Nearly two years into the battle against the virus, the pandemic has opened our eyes to the reality that Malaysia’s public health allocations have paled far below the global standards.
WHO has recommended 6% of the a country’s GDP to be allocated for public health and preventive expenses. In view of this, some medical organizations have hoped that the 2022 Budget will set aside at least 4-5% of the country’s GDP for public health, which in Malaysia translates into RM60 billion, or almost 18% of total budgetary allocations.
The health of Malaysians ought to be given more emphasis in the new Budget.
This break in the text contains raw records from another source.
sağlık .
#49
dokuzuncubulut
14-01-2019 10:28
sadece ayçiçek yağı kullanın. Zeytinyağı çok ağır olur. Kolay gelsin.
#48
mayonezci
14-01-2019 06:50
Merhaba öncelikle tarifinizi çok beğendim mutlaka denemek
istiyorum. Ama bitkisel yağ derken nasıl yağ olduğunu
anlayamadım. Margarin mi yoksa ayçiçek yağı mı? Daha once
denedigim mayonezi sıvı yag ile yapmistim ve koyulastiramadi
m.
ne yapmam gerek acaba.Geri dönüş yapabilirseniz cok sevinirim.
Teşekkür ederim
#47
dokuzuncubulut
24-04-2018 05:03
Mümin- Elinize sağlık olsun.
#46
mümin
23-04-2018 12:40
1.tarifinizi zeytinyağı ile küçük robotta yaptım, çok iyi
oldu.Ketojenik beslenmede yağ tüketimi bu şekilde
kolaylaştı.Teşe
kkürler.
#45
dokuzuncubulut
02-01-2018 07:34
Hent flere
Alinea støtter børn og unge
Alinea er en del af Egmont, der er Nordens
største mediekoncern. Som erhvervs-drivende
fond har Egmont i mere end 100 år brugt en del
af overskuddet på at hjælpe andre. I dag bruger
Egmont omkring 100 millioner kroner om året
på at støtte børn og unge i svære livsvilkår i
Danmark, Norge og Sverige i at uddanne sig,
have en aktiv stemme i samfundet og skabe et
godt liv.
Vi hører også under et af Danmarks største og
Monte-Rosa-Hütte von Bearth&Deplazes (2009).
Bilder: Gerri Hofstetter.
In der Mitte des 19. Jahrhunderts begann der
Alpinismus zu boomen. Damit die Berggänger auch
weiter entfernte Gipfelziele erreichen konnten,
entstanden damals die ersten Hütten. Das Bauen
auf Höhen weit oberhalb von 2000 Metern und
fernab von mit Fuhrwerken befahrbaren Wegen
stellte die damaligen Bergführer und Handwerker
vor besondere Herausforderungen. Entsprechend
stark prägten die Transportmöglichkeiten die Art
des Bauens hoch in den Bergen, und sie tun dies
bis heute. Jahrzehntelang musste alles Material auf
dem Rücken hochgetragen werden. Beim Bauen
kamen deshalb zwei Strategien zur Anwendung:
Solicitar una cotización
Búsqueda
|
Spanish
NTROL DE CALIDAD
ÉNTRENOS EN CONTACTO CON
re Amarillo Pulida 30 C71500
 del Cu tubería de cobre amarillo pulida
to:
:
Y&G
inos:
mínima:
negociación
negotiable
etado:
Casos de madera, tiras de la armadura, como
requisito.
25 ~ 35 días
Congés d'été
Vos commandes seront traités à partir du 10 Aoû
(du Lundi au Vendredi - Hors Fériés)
The PeKa B40 national health scheme introduced in 2019 needs to be expanded to benefit more people to ensure that everyone is accessible to early treatment of non-contagious illnesses such as mental illnesses, cancers and other common ailments that are major causes of death in this country.
Owing to economic stagnancy during the lockdowns, the livelihoods of many Malaysians have been adversely impacted. The incomes of B40 families have shrunk drastically. The incomes of many in the M40 group are now down to the pre-pandemic B40 levels, subjecting many to unbearable mental and psychological pressure.
Prevention is better than cure. As such, the government must pay more attention to this kind of issue to allow early intervention by the healthcare system to prevent our public health to once again forced into the brink of collapse due to overburden.
Meanwhile, SMEs constitute a major pillar of the country’s business sector. In 2020. they made up almost 97.2% in number of all the companies in Malaysia, contributing collectively about 40% to the country’s GDP.
Statistics show that SME’s contribution to GDP slipped by 7.3% last year, a margin that is larger than the country’s overall GDP contraction. Having braved through the downtime due to successive lockdowns, SME operators are now seeking to recover, and they need the full support from the government to rebuild and fully recover.
The SME Association has conceded that SMEs are now looking for profitability this year but to seek cashflow and space for survival, especially those in the tourism, cinema, entertainment, sports and private education sectors which have been most severely hit by the pandemic. They hope the government will provide more tax incentives in next year’s Budget to boost reinvestment and new business start-up to fill up vacuum left by SMEs which have shuttered.
A recent survey shows that almost 70% of SMEs hope the government would provide more direct fiscal support in the 2022 Budget, including wage subsidies, loan moratorium and other forms of subsidies. They also urge the government not to impose more taxes so that local companies can recover and survive more easily.
Human resources will be another key factor for post-pandemic recovery. SME Association has estimated that the Malaysian market is still short of approximately 1 to 1.2 million workforce.
Migrant labor shortage has been a perennial problem of this country for years, making it difficult for many local businesses to tackle the sudden surge in business after the market reopens. The government must help the SMEs to promptly address the manpower shortage problem by lifting the freeze on migrant workers as a short-term solution to help the market recover.
During the pandemic, many companies have taken their operations online due to movement and logistics restrictions. Although they are now allowed to operate physically under the national recovery plan, Remote working and hybrid operations have become the new normal in post-pandemic business world, putting IT personnel in hot demand.
Finance minister Tengku Zafrul has said earlier that the 2022 Budget will take care of all industries, including those worse hit by the pandemic as well as the healthcare system.
It is our hope that the Budget to be tabled this afternoon will really have the “wow” factor for everyone.